As part of the project, Terra will construct a three-building, 470-unit apartment complex. The complex will have 50,000 square feet of commercial and retail space. In addition, a current strip mall will be repositioned as part of the first phase of CentroCity in Miami. As a result, 350,000 square feet of newly constructed retail and dining space will be delivered.
The Centro Shopping Plaza renovation was planned by RSP Architects.
Funding for this phase
Last year, Target also secured an anchor tenant for a 100,000-square-foot shop that Kmart had previously occupied.
The money will be used by Terra, under the direction of CEO David Martin, to launch the first stage of a massive undertaking on a 39-acre retail property at 3825 Northwest 7th Street, which is close to Magic City Casino.

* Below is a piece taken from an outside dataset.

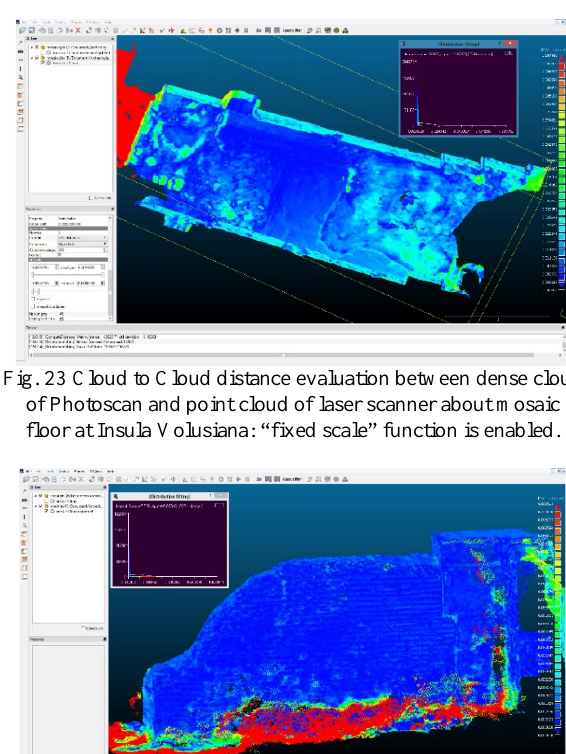
Fig. 22 Cloud to Cloud distance evaluation between dense cloud of Photoscan and point cloud of laser scanner about mosaic floor at Insula Volusiana: “fixed scale” function is disabled. The minimum distance set at 0.000019 cm is represented with blue color while the maximum set at 0.10 cm with red (this area doesn’t exist in point cloud). The “approximate mean distance” calculated by software was 0.05 cm, the “approximate minimal distance” 0.0038 cm, the sigma value was 0.167 cm. Main area for archaeological documentation was mosaic colored in blue. In a second comparison, using the “fixed scale” function in the alignment process is not possible to realize good results as the previous ones (fig. 23). The approximate mean distance calculated by software was 0.052 cm, the approximate minimal distance 0.0037 cm, the sigma 0.162 cm: in this case the mosaic’s area is colored with a gradient from blue to light blue in which the distance is more than 0.02 cm.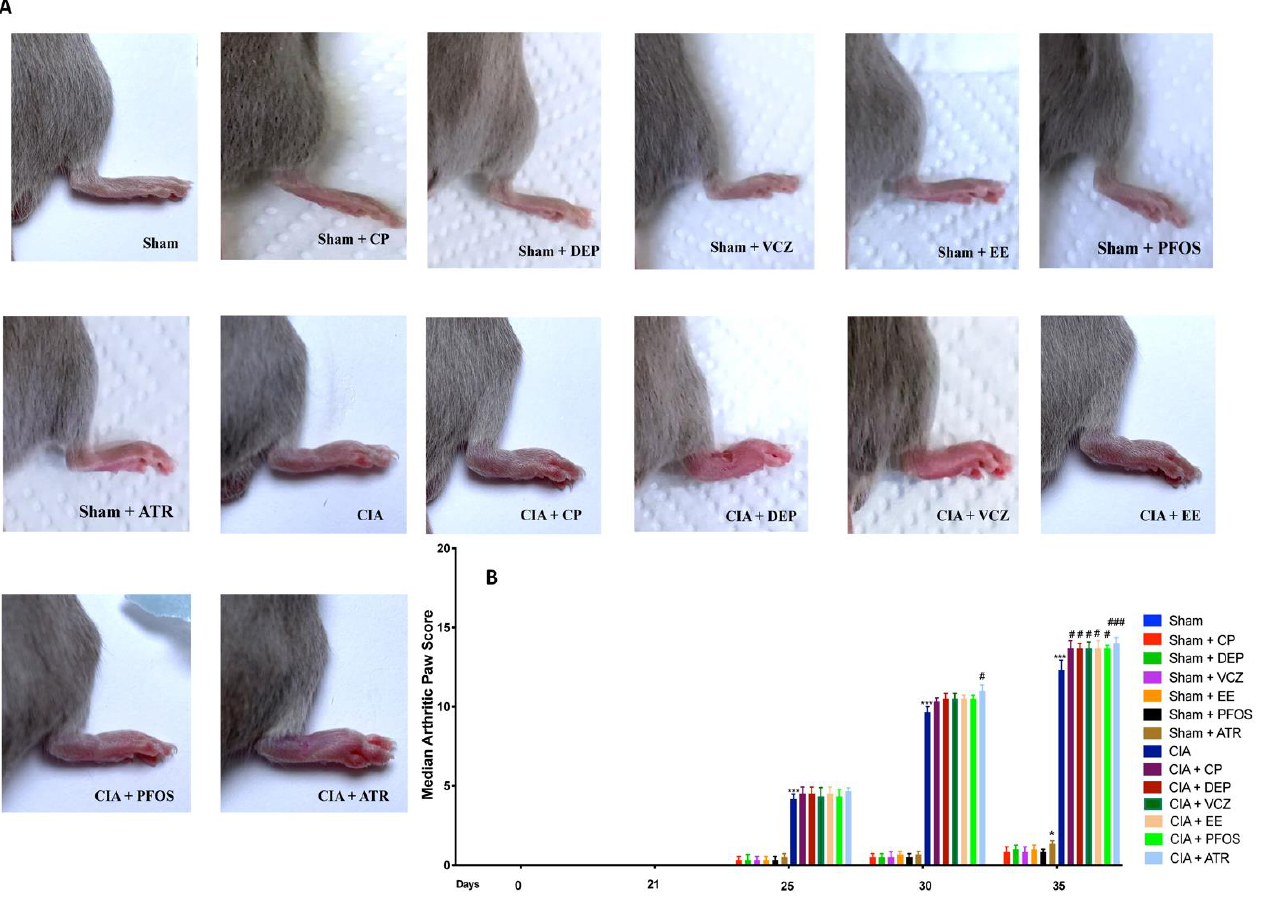
Figure 2. Macroscopical analysis of paw from all groups ( A ); median arthritic paw score at days 0, # p < 0.05 vs. CIA; ### p < 0.001 vs. 21, 25, 30, 35 ( B ). * p < 0.05 vs. sham; *** p < 0.001 vs. sham; # p < 0.05 vs. CIA; ### p < 0.001 vs. CIA. 25, 30, 35 ( B ). * p < 0.05 vs. sham; *** p < 0.001 vs. sham;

Also Read: US$57.5 million secured for Fourteen Residences Allapattah, Miami
A 250,000-square-foot office building, 3,145 parking spots, up to 1,200 multifamily residences spread across seven eight-story buildings, and a charter school will all be a part of the new development’s later phases. Arquitectonica is creating multifamily, office, and educational components. Last year, CentroCity received city permissions.
More on the Miami CentroCity Project
Martin stated in a statement that phase one of the project will be finished in 2024. Due to Miami’s rising demand for market-rate housing and urban infill developments, Terra was able to acquire favorable construction financing, according to Martin.
We want to improve this neglected asset and make it a more beneficial contributor to the community. This will be achieved through the use of low-impact infill construction, which will improve the site while adding much-needed market-rate housing to the neighborhood.
According to documents, Terra purchased the land in 2020 for $28.6 million from HayDay Inc., a business run by the Havenick family, proprietors of Magic City Casino. HayDay still owns a tiny portion of the land.